O da treibt jemand ein böses Spiel mit mir. Gebührend wollte ich mich heute eigentlich vom alten Jahr verabschieden, wollte Bilanz ziehen, einen Blick zurück mit Zorn und einen voraus mit Verve wagen, ja: die guten Vorsätzen vom alten Jahr abgleichen und gucken, was man tun kann, damit 2025 nicht noch heißer wird. Pustekuchen. Was soll ich sagen! Es ging mir ein anonymes Schreiben zu. Ich öffnete es mit spitzen Fingern, zog ein Blatt Papier heraus, eine in Times New Roman (12 Punkt) geschriebene Stilkopie meiner Kolumnen, in der ich zum Spielball werde. O Gott, hört ich mich sagen.
Ich zitiere: Wer Detti mal beobachtet, ohne dass er es merkt, sieht einen seltsamen Typen, grau meliert, äh, grauhaarig und mit leicht romantischem Blick. Er – man sieht förmlich den Geist wabern – scheint nachzudenken. Manchmal schaut er aufs Telefon. Manchmal runzelt er die Stirn. Man fragt sich: Was ist denn jetzt los? Irgendwie tut er mir leid in seiner Rolle als einer, der in seinen Kolumnen mit Alya, Bela und Caro immer den Überlegenen spielt, den, der über allem steht und final die dialektische Mega-Lösung aus dem Hut zaubert. Aber gut, Detti braucht das, denke ich, während ich sehe, wie er an seinem schlecht rasierten Kinn rumfummelt und dann, sich unbeobachtet fühlend, viel zu viel Lasagne auf seine Gabel lädt. Ich frage mich, wie er so ist, also privat: Nervt er da auch mit pseudoschlauen Sprüchen?
Ich lasse ein bisschen Zeit verstreichen. Aber irgendwann räuspere ich mich, er dreht den Kopf, und ich sage: „Na?“ Ob ich schon lange da sei, fragt Detti und sagt, er habe gerade von Bela, Alya und Caro für Dienstag eine Einladung zur Silvesterparty mit Karaoke-Singen bekommen: „Alle sollen ihren Lieblingsweihnachtssong mitbringen.
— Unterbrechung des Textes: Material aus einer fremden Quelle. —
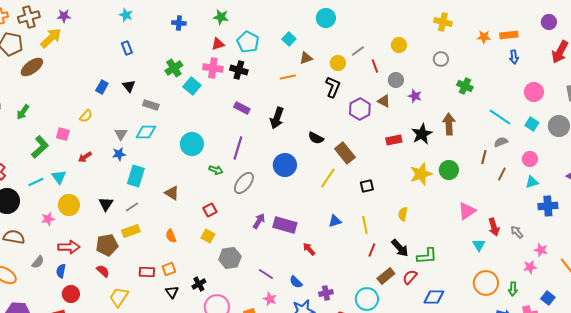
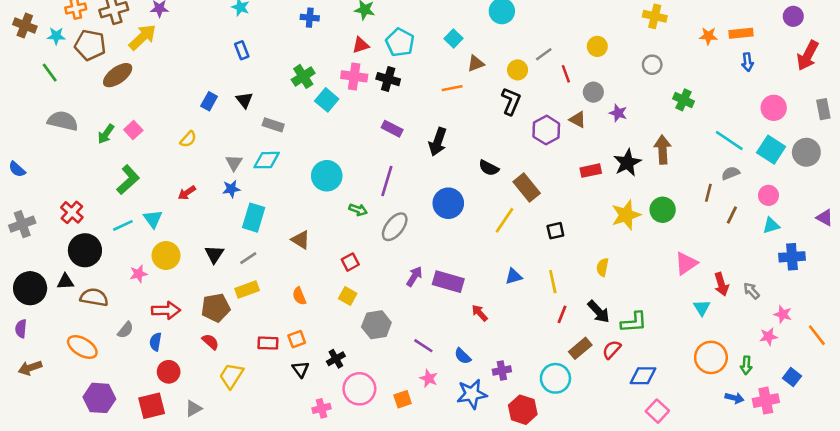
cyan square: (532, 124) -> (771, 150), size x1.5
pink square: (63, 134) -> (133, 130), moved, turned 32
Es wird eine Nacht fürs persönliche Geschichtsbuch, haben sie geschrieben“, sagte Detti zu mir und fügte noch hinzu: „Karaoke mit Weihnachtssongs? Die müssen mich hassen.“
Ich bin ja auch echt kein Fan von Karaoke, im Gegenteil: Was da erklingt, lässt mich gleich den Sensenmann rufen hören: Gehe direkt ins Grab. Gehe nicht über Los. Ziehe keine 400 Euro ein. Und George Michaels „Last Christmas“ von Detti gesungen dürfte Höchststrafe für die geschulten Lauscher von Musikgott sein. Zitat Ende.
Zum Glück ist hier kein Platz für mehr, denn es geht dann ganz schön unter die Gürtellinie. Mein Feind hört nicht auf damit. Hinter der ersten Seite folgt eine zweite. Eine dritte. Ich frage mich, ob es sich um einen Stalker handelt: bestimmt! Schrecklich. Aber wer sollte mich stalken und was tue ich nun? Jesus hat ja mal gesagt: Liebet eure Feinde! Also versuche ich, den Stalker zu lieben, die Sache aus einer anderen Perspektive zu betrachten. Vielleicht bin ich nur ein kleiner Resonanzraum, eine Möglichkeit für ihn (oder sie), eine Modifikation von Triebenergie in künstlerisch-schöpferische Bahnen vorzunehmen. Sublimierung nach Sigmund Freud! Dann hätte die Sache auch noch etwas Gutes.
Aber das hat sie sowieso: Ich musste jetzt gar nicht mit Zorn zurückblicken. Und 2025? Packen wir‘s an. Es wird, wie alle Jahre davor schon, das beste Jahr! Oder?